The proposal retains patient rights but results in less paperwork, Davidson says. "The result: better access to care and less paperwork for everyone," he says. "That’s a goal patients and providers can all support."
The rule was published in the March 27 Federal Register. The American Hospital Association highlights these proposed changes:
• Notice provisions are strengthened, and consent requirements are removed. The proposal removes the consent requirement for treatment, payment, and health care operations. It strengthens requirements for providers to notify patients about their privacy rights and practices. Patients would be asked to acknowledge the privacy notice; if they don’t acknowledge it, they still can be treated.
• The "minimum necessary" rule is maintained, but allows treatment-related conversations. The proposed changes continue to cover oral communication and limit the use of personal health information to the "minimum necessary." However, they make it clear that doctors could discuss a patient’s treatment with other professionals involved in their care. Providers are expected to take reasonable safeguard to protect personal health information. As long as they do that and follow the "minimum necessary" rule, then incidental disclosures, such as another patient hearing a small part of a conversation, would not be penalized. Improper disclosures would still violate the rule.
• Providers follow state law concerning appropriate parental access to their children’s records. The proposal clarifies that state law governs disclosure to parents. If the state law is silent or unclear, the revisions permit a provider to use discretion to provide or deny a parent access to the records, as long as that decision is consistent with state or other law.
• Records can’t be used for marketing, but appropriate communications are allowed. The proposal explicitly requires providers to first obtain the individuals specific authorization before sending them marketing materials. The proposal continues to allow doctors and others to communicate freely with patients with health-related information, including disease-management programs.

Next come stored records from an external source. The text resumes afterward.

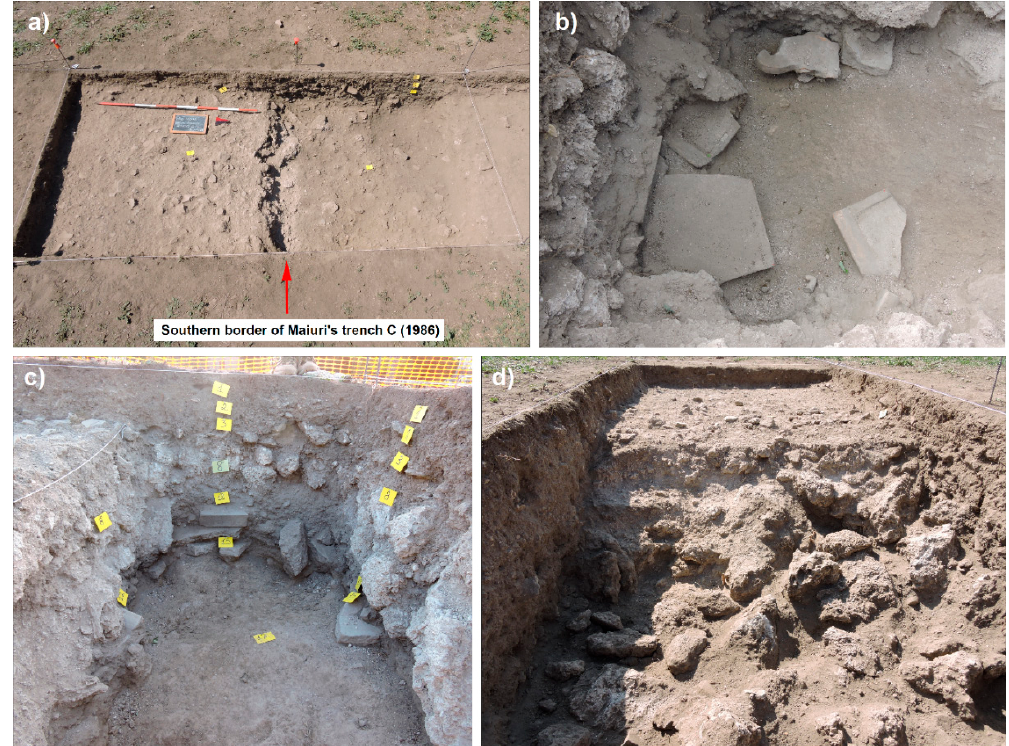
Figure 16. Photos of stratigraphical survey No. 242. ( a ) The southern border of Maiuri’s trench C (1986), which came to light only a few decimeters from the surface; ( b ) the cut of trench C and its subsequent backfill with travertine chips and blocks; ( c ) the stratigraphy of the east part of trench 242; ( d ) the beaten-earth floor strewn with remains of the collapsed roof.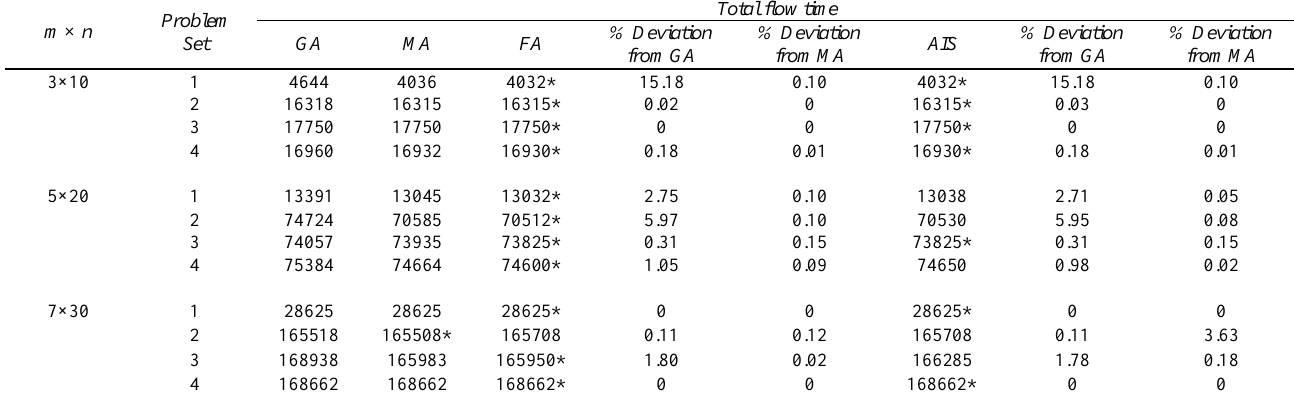
Table 11 – Comparison between FA, AIS, GA and MA for variable size sublots (total flow time)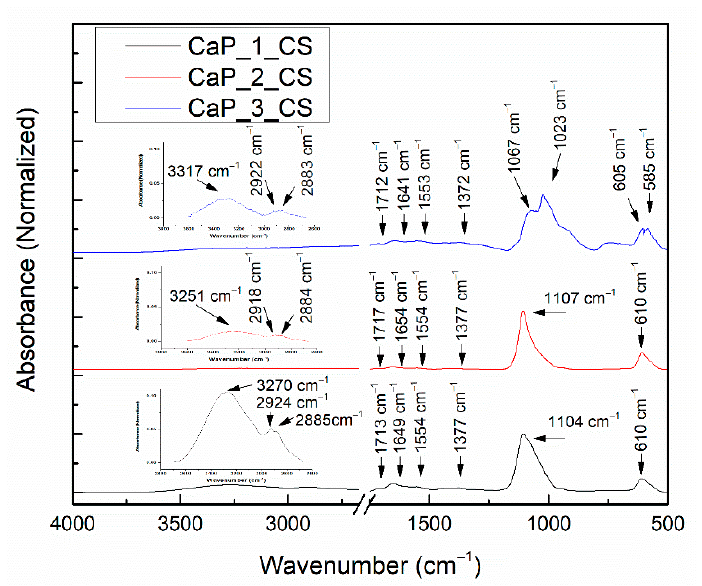
Figure 11. FTIR spectra of CaP_CS layers.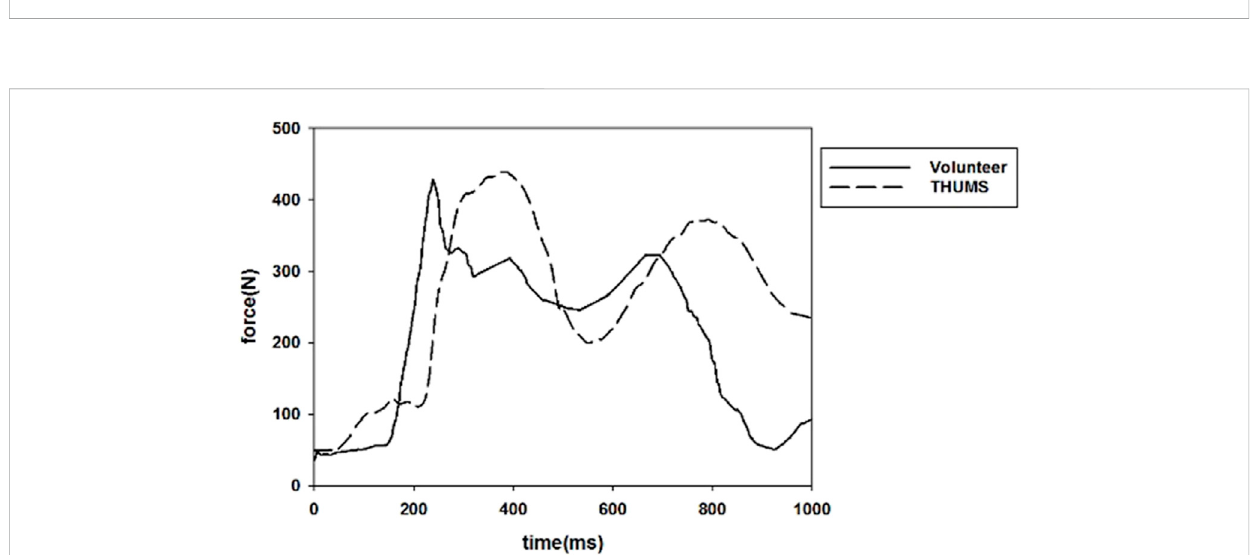
FIGURE 7 Neck movement during pre-crash.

• Privacy is ensured, without blocking research. The proposal eliminates the need for researchers to use multiple consent forms, such as one for informed consent to the research and one or more related to information privacy rights. Researchers can use a single form for both. The proposal doesn’t modify the list of patient identifiable information that can be used for research, but officials with the Department of Health and Human Services say they will strongly consider comments before issuing the final rule. Davidson has predicted that the rule will change.
• Model business associate provisions are used. The existing rule requires providers to have contracts with their business associates to ensure they will follow the privacy rule’s requirements. The proposal includes model business associate contract provisions, which would make it easier and less costly for providers. The changes also would give providers up to an additional year to change existing contracts, which means all contracts don’t have to be renegotiated at one time.
• Authorizations are simplified. The proposal allows a single type of authorization form to obtain a patient’s permission for a specific use or disclosure that otherwise wouldn’t be permitted. Patients still need to give permission in advance each time; however, the proposal eliminates the requirement for different types of forms.
Most providers have until April 14, 2003 to comply. Certain small health plans have until April 14, 2004, to comply.